Proof: Real-world evidence suggests benefits in risk-stratification through carotid artery screening.

  • Reduction in mortality rates (~10%), early disease diagnosis (~4.5 yrs), reduction in patient costs (by ~50%). [VIPVIZA]
  • Re-classification of low-risk patients to mid/high-risk based on the presence of carotid plaque. [Swiss AGLA]

Advantages: Govt. backed reimbursements for using advanced ultrasound technology.

  • US Hospitals can claim NTAP reimbursement of ~$1868 per patient diagnosed using ultrasound guidance technology (Caption Guidance) for CVD prevention.
  • American Medical Association (AMA) has introduced 2 new CPT codes for quantitative USG tissue characterization with ACR proposing an additional $82/scan.

What is holding back ultrasound-based CVD prevention programs?

POCUS devices have solved problems related to accessibility and affordability. But they have amplified issues related to operator skills since these ultra-portable POCUS devices can be used in any setting (remote areas, sports ground, battlefieldetc.) by most clinicians.
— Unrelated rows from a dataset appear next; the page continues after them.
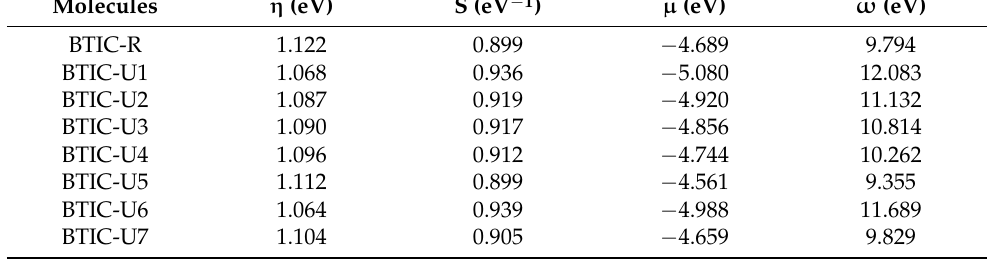
Table 8. Global reactivity parameters of BTIC-R and BTIC-U1 to BTIC-U7. Molecules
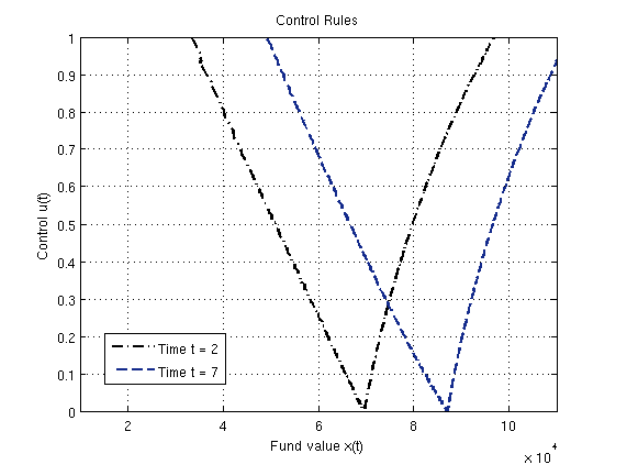
= $100 , 000 and t = 2 , t = 7 T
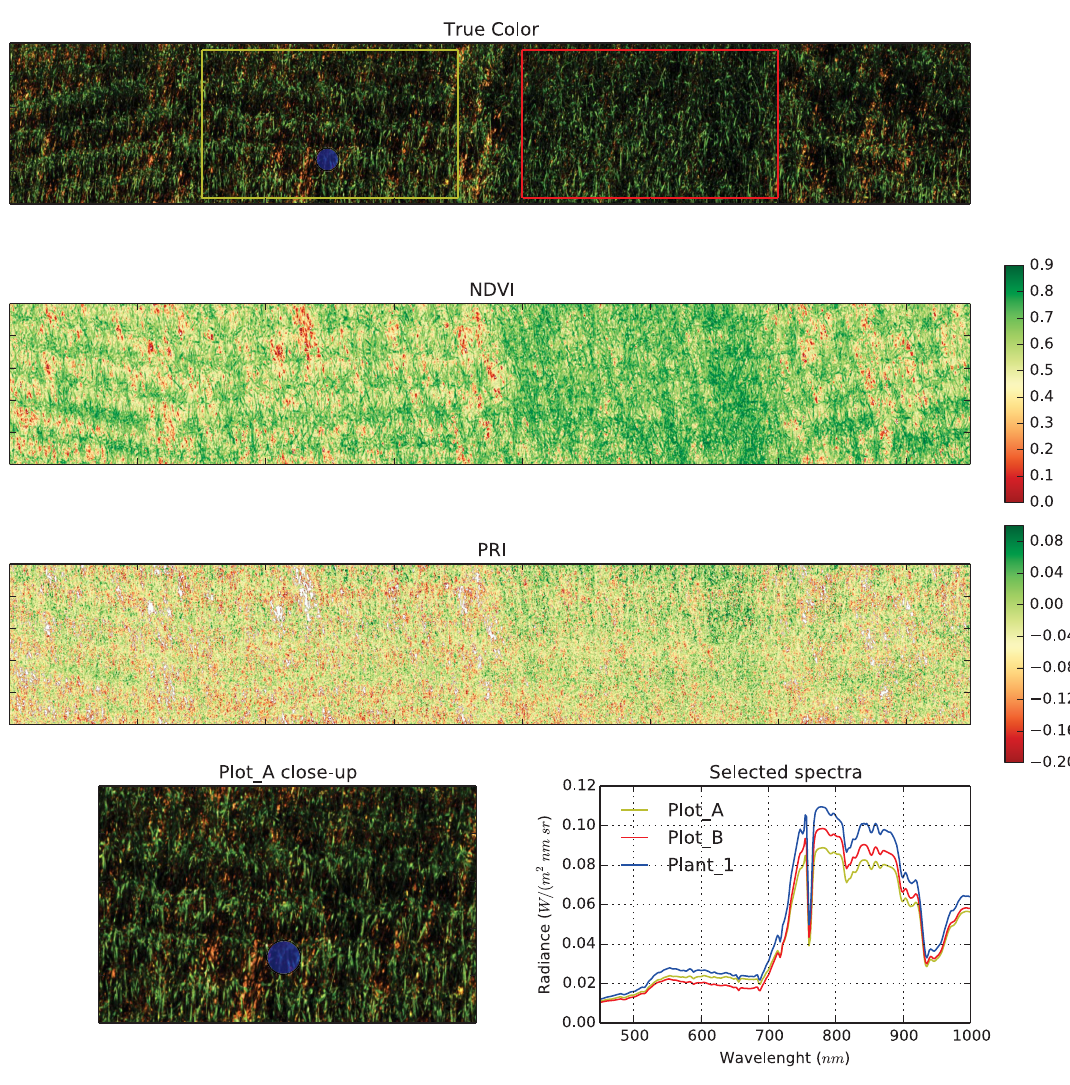
Figure 9. Hyperspectral image of wheat with the camera mounted on Phenomobile. From top to bottom: a true color composite showing the selection of two plots differing for plant density (Plot_A in yellow, lower plant density, and Plot_B in red, higher plant density) and a single plant (Plant_1 in a blue circle); an NDVI image from the same hyperspectral image; a PRI image; a close-up look at Plot_A; plots of spectral radiance of Plot_A, Plot_B and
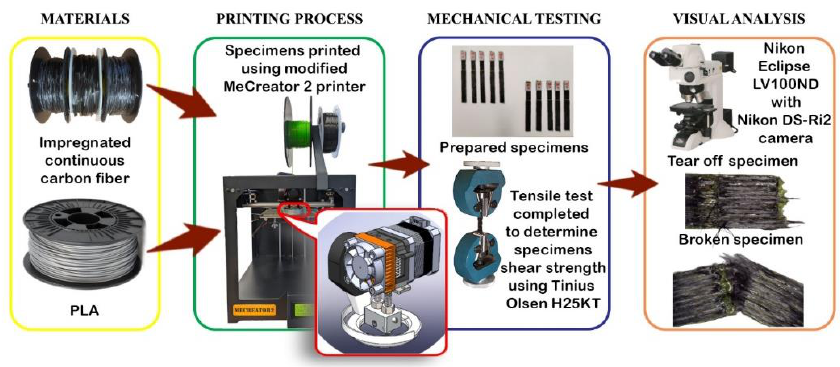
Figure 1. Research methodology .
The existing issues are:

  • Training is needed to perform the ultrasound scan as per the defined protocol.
  • Training is needed to capture diagnostic quality images from a running video (cine loop).
  • There are chances of misdiagnosis due to errors in:
    • Performing ultrasound measurements manually. Eg: plaque length/area, PW ESV/PDV, Degree of Stenosis etc.
    • Optimizing device settings manually. Ex: gate size/angle/position, box angle.
    • Detecting & quantifying abnormalities (plaques, stenosis, etc.).
  • Inter-operator variability due to operator dependence for probe navigation, abnormality detection, image capture and for optimization of USG device settings. 

In 2020, POCUS accounted for only ~3-5% of the ultrasound market by revenues. However,  global POCUS market revenue is predicted to increase to $4B by 2030 from $2B in 2020.

qVH has been designed to address all of the issues outlined above. qVH validation has begun at 2 sites in India & Argentina and will be expanded to 8 sites across Asia, Europe and North America within the next 3 months. qVH can be used with all existing ultrasound machines. Our beta sites are using Cart and POCUS machines.